Intercom API

The dt-intercom-api pipeline extracts data from the Intercom API and uploads it as JSON files to GCS. It is scheduled via Airflow.

Direction of flow

This page covers data flowing from Intercom into GCS. For the reverse direction — pushing user attributes and events to Intercom — see the Intercom data product.

Streams

Stream	Endpoint	Method	Incremental	Notes
`admins`	`/admins`	GET	No	Full load each run
`teams`	`/teams`	GET	No	Full load each run
`tags`	`/tags`	GET	No	Full load each run
`contacts`	`/contacts/search`	POST	Yes	Cursor-based pagination
`conversations`	`/conversations/search`	POST	Yes	Also fetches `conversation_parts`
`calls`	`/calls`	GET	Yes	Page-based pagination, also fetches `call_transcriptions`
`articles`	`/articles`	GET	Yes	Page-based pagination
`collections`	`/help_center/collections`	GET	No	Full snapshot each run — endpoint is not sorted by `updated_at`, so incremental sync is unsafe

GCS Output

Files are stored with date partitioning:

gs://intercom-api-{env}/{stream_name}/year=YYYY/month=MM/day=DD/{stream_name}_{timestamp}.json

State files for incremental streams:

gs://intercom-api-{env}/_intercom_state/{stream_name}_state.json

Call Transcriptions

Transcripts are fetched via GET /calls/{id}/transcript for calls with a non-null transcription_url. Each record contains:

call_id — the call ID
call_updated_at — the call's updated_at timestamp
transcript — array of utterances (start_time, end_time, speaker, content)
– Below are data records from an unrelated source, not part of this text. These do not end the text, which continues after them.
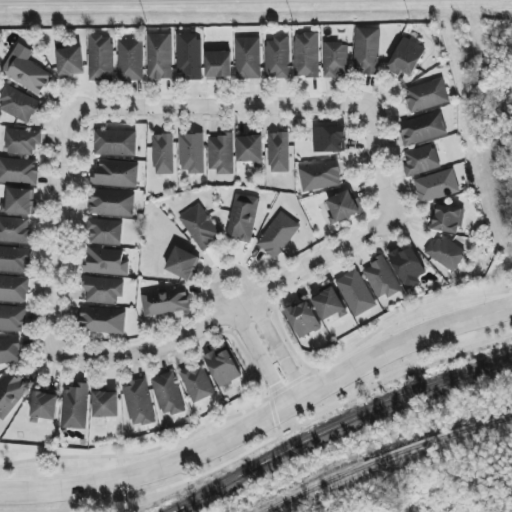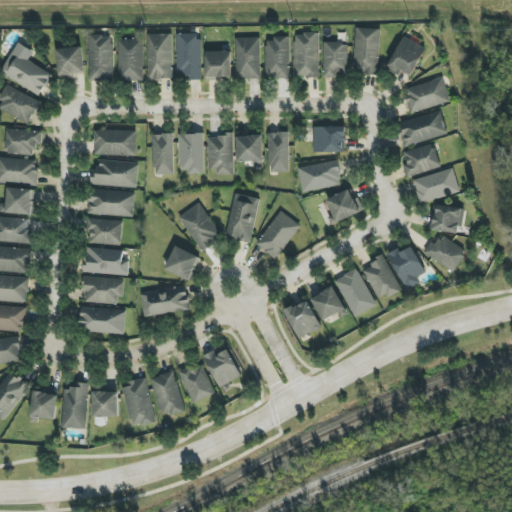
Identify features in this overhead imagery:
building: (366, 51)
building: (189, 55)
building: (306, 55)
building: (159, 56)
building: (101, 58)
building: (247, 58)
building: (277, 58)
building: (406, 58)
building: (335, 59)
building: (130, 60)
building: (70, 62)
building: (218, 64)
building: (26, 70)
building: (426, 95)
building: (19, 104)
road: (217, 106)
building: (423, 128)
building: (329, 139)
building: (22, 141)
building: (115, 142)
building: (250, 149)
building: (279, 152)
building: (191, 153)
building: (163, 154)
building: (221, 154)
building: (421, 160)
road: (373, 163)
building: (18, 171)
building: (116, 174)
building: (320, 176)
building: (437, 186)
building: (19, 201)
building: (111, 203)
building: (343, 206)
building: (243, 218)
building: (448, 219)
road: (57, 224)
building: (200, 227)
building: (15, 230)
building: (105, 231)
building: (278, 235)
building: (446, 252)
building: (15, 259)
building: (105, 261)
building: (183, 263)
building: (408, 267)
road: (222, 273)
building: (381, 277)
building: (14, 288)
building: (103, 290)
building: (356, 293)
building: (165, 301)
building: (329, 304)
road: (221, 312)
building: (13, 318)
building: (303, 319)
building: (102, 320)
building: (10, 350)
building: (222, 367)
building: (196, 383)
building: (11, 393)
building: (168, 394)
building: (139, 403)
building: (105, 404)
building: (44, 405)
building: (75, 406)
road: (259, 415)
railway: (341, 428)
railway: (387, 459)
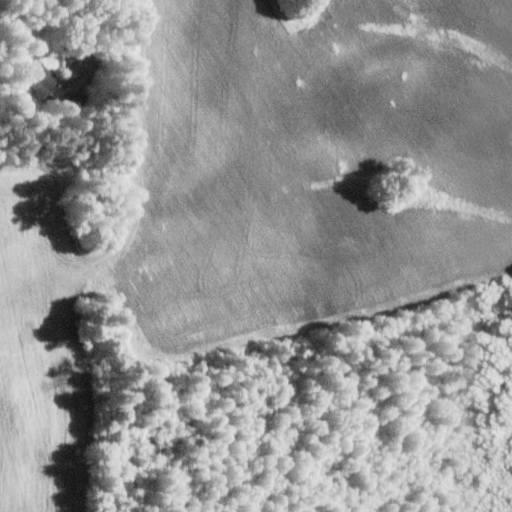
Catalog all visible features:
road: (88, 1)
road: (76, 31)
building: (48, 80)
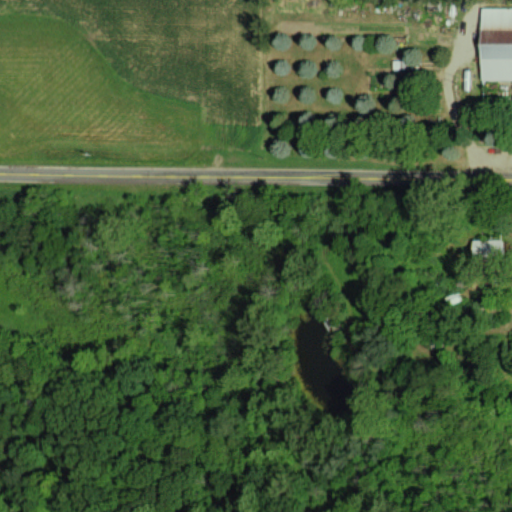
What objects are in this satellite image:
building: (499, 43)
road: (255, 175)
building: (491, 247)
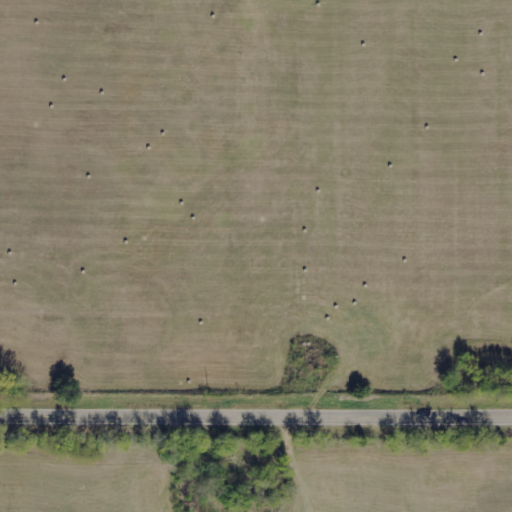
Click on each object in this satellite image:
road: (256, 420)
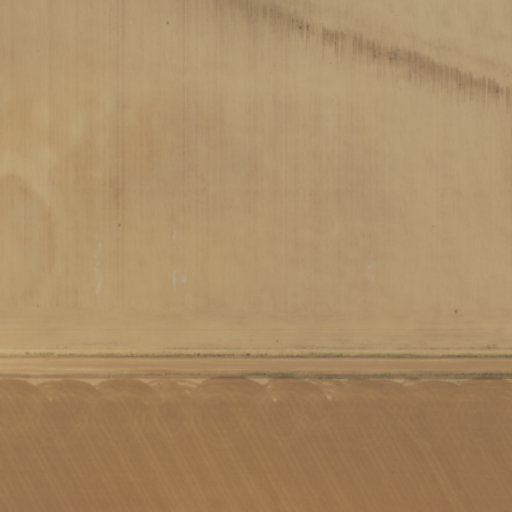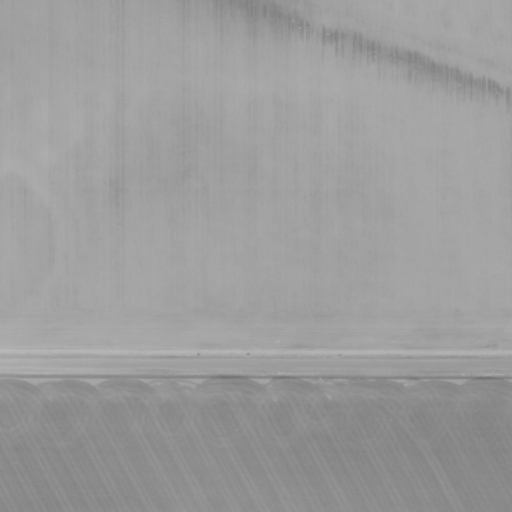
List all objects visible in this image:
road: (256, 363)
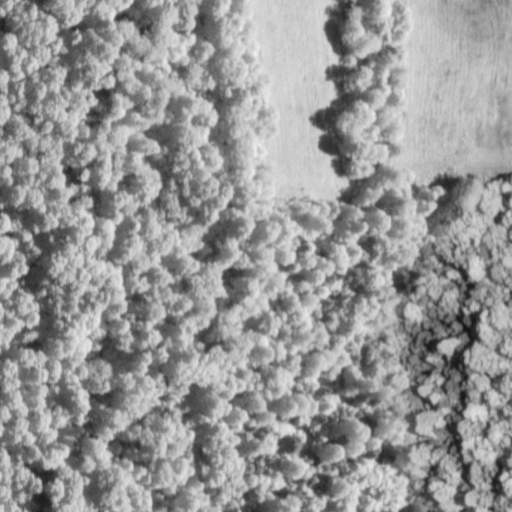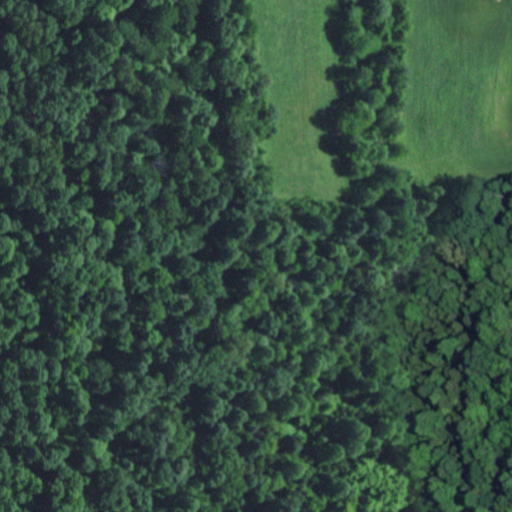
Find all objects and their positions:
road: (287, 264)
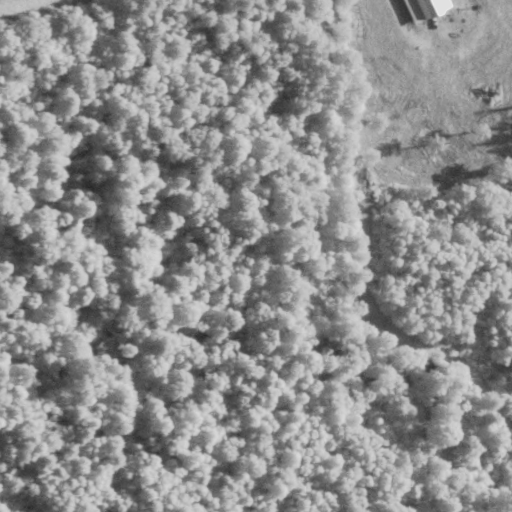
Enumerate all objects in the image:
building: (430, 3)
road: (395, 8)
building: (424, 9)
river: (206, 316)
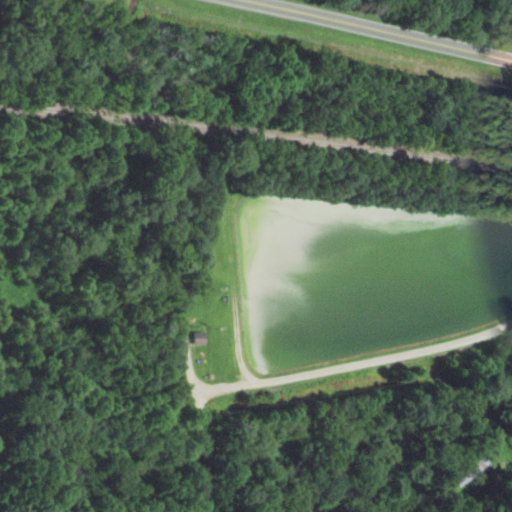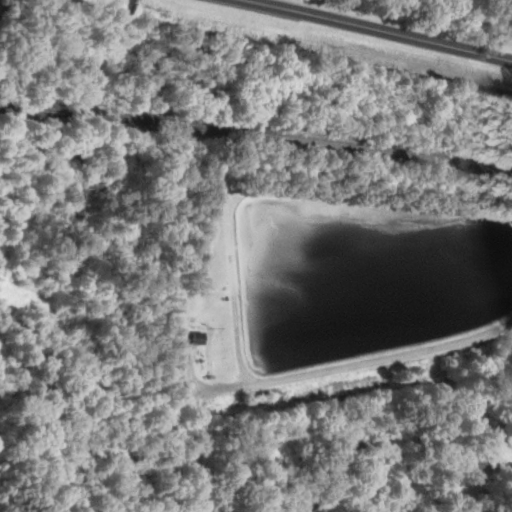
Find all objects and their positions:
road: (376, 29)
railway: (256, 135)
road: (352, 365)
building: (466, 469)
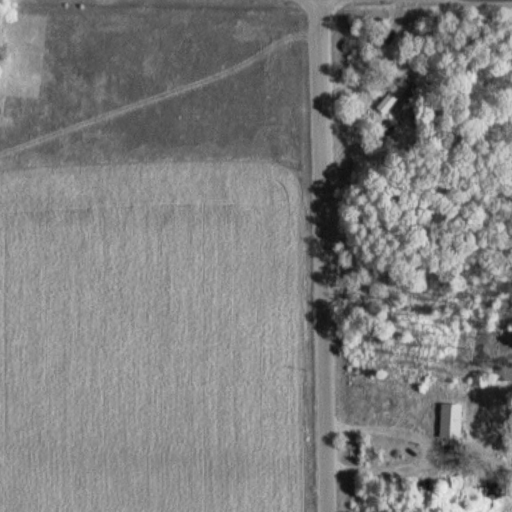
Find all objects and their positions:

Running --stream calls fetches both calls and their transcriptions in a single pagination pass, uploading to separate GCS paths (calls/ and call_transcriptions/).

Articles and Collections

articles is an incremental stream over GET /articles — same page-based, DESC-updated_at shape as calls, with overlap_pages=3 (vs calls' default 40) since the article catalogue is small.

collections uses a stateless full-snapshot helper (_fetch_all_paginated_list_endpoint) because GET /help_center/collections is not sorted by updated_at — the maximum updated_at can appear on any page, which breaks the standard skip-ahead logic. Each run fetches all collections, dedupes by id, and writes a single GCS file. There is no state file for collections.